A tale riguardo ricordo che il P.C.I., dopo la dura lotta di Liberazione contro il nazifascismo, ha sempre condannato gli estremismi e la violenza nello Stato democratico. Nell’aprile 1944 Palmiro Togliatti attuò la “svolta di Salerno” con la quale il Partito comunista, per continuare la lotta antifascista, fece un compromesso politico di unità nazionale con tutti i partiti antifascisti che facevano parte del C.N.L. entrando con lo stesso Togliatti nei Governi presieduti dal Maresciallo Pietro Badoglio, dal socialista riformista Ivanoe Bonomi, dall’azionista repubblicano Ferruccio Parri e dal democristiano Alcide De Gasperi, inoltre Togliatti impedì un’insurrezione popolare armata, evitando così un bagno di sangue pericoloso per le stesse basi civili e sociali della nostra giovane Repubblica democratica, dopo l’attentato subito nel luglio 1948.

Nell’ottobre 1977 Enrico Berlinguer, proseguendo nell’apertura ai cattolici iniziata nel marzo 1963 a Bergamo da Palmiro Togliatti sui valori comuni della pace e della giustizia sociale riconosciuti nella nostra Costituzione e trattati nel Concilio Vaticano II°, scrisse un’importante lettera al Vescovo Luigi Bettazzi in cui affermava che il P.C.I. voleva non solo costruire in Italia un partito laico e democratico, non teista, non ateista e non antiteista ma anche uno Stato laico e democratico non teista, non ateista e non antiteista.
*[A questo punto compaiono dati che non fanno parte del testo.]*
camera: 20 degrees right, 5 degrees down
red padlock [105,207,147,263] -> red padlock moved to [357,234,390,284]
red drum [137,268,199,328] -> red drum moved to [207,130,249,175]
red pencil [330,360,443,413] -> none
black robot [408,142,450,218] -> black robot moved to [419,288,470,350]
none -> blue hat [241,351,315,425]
Nel gennaio 1978 Berlinguer incontrò il Presidente della D.C. Aldo Moro, evidenziando l’opportunità di una partecipazione del Partito comunista al Governo, ma la discussione politica fu vanificata dal barbaro rapimento e dal vile assassinio di Moro da parte dei terroristi delle Brigate Rosse dopo i quali Berlinguer dichiarò che «tutte le energie devono essere unite e raccolte perché l’attacco eversivo sia respinto (…) adottando tutte le iniziative e tutte le misure opportune per salvare le istituzioni e per garantire la sicurezza e l’ordine democratico».
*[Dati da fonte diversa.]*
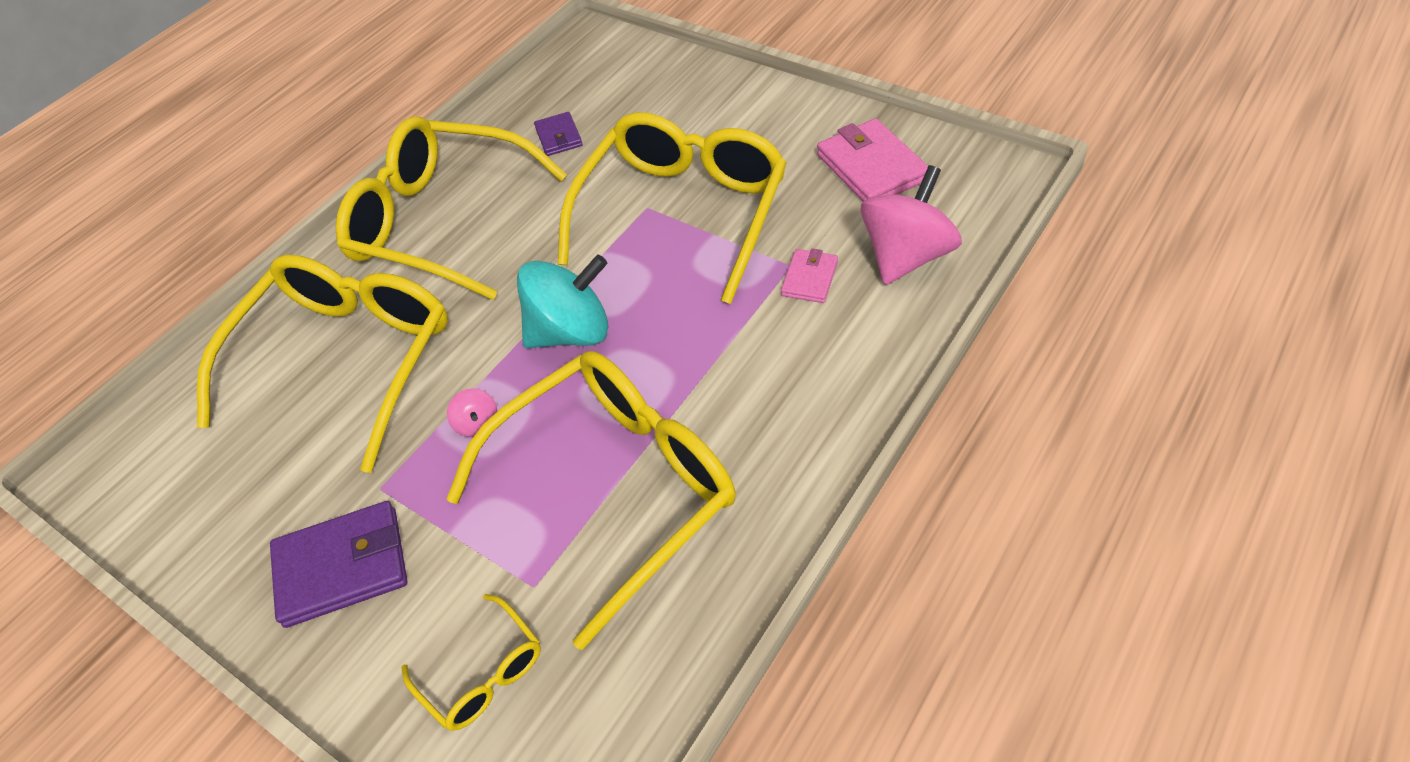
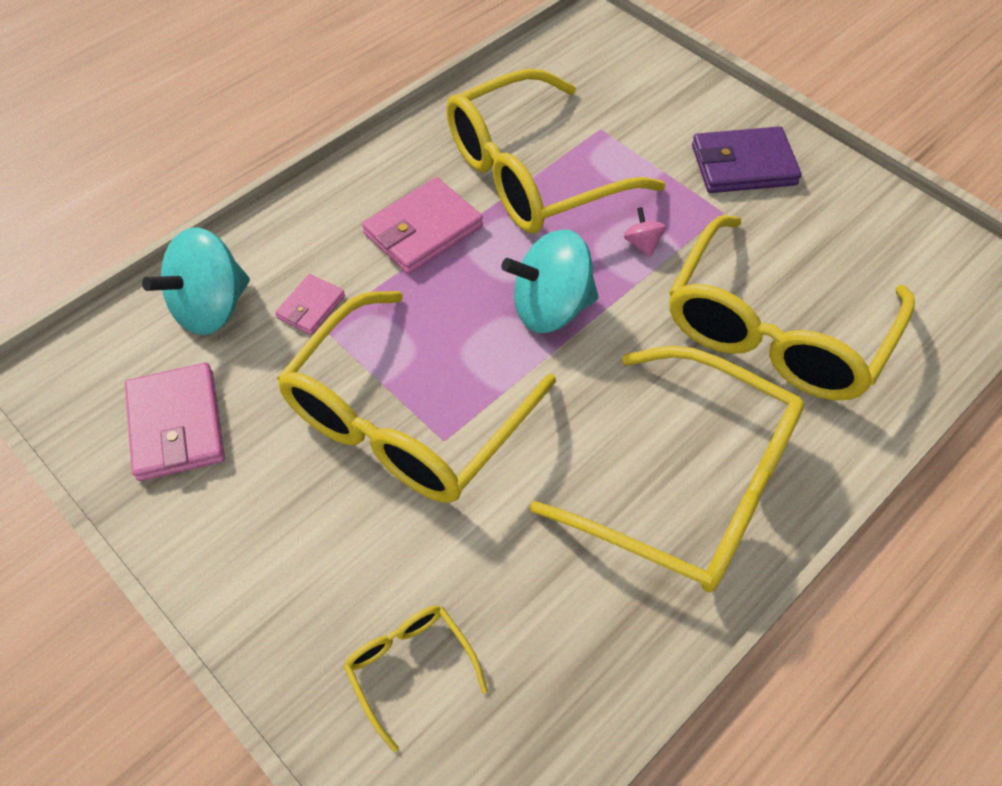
camera: 175 degrees left, 5 degrees up
yellow glasses [401,594,541,731] -> yellow glasses moved to [344,606,488,752]
purple wallet [534,112,583,156] -> none
pink spinning top [860,165,962,285] -> turquoise spinning top [142,227,250,335]
none -> pink wallet [362,177,483,274]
Dopo il rapimento e l’uccisione di Aldo Moro e il vile assassinio a Genova nel gennaio 1979 dell’operaio e sindacalista comunista Guido Rossa da parte dei terroristi delle Brigate Rosse anche Luciano Lama e tutta la C.G.I.L. si schierarono apertamente contro il terrorismo e contro le posizioni estremiste extraparlamentari in difesa dello Stato democratico e delle sue Istituzioni.

Karl Marx affermava che i lavoratori devono ribellarsi alle ricche classi dominanti che li opprimono e li sfruttano per ottenere l’uguaglianza e la giustizia sociale ma, dopo la sconfitta del regime fascista e la conquista della Libertà, che il popolo deve sempre difendere anche con la forza poiché mai conquistata definitivamente, è aberrante sostenere ancora la necessità della lotta armata per conquistare il potere e per imporre la propria ideologia in uno Stato democratico in cui tutti dovrebbero rispettare le istituzioni pubbliche e le regole della libera e civile convivenza e competizione politica a vantaggio del Bene comune. Lo Stato democratico non deve essere cambiato con la violenza ma deve essere riformato con la lotta politica e con la forza delle idee per garantire i diritti sociali e civili dei più deboli nei confronti dei più forti.

Colgo l’occasione per porgere i miei più cordiali saluti.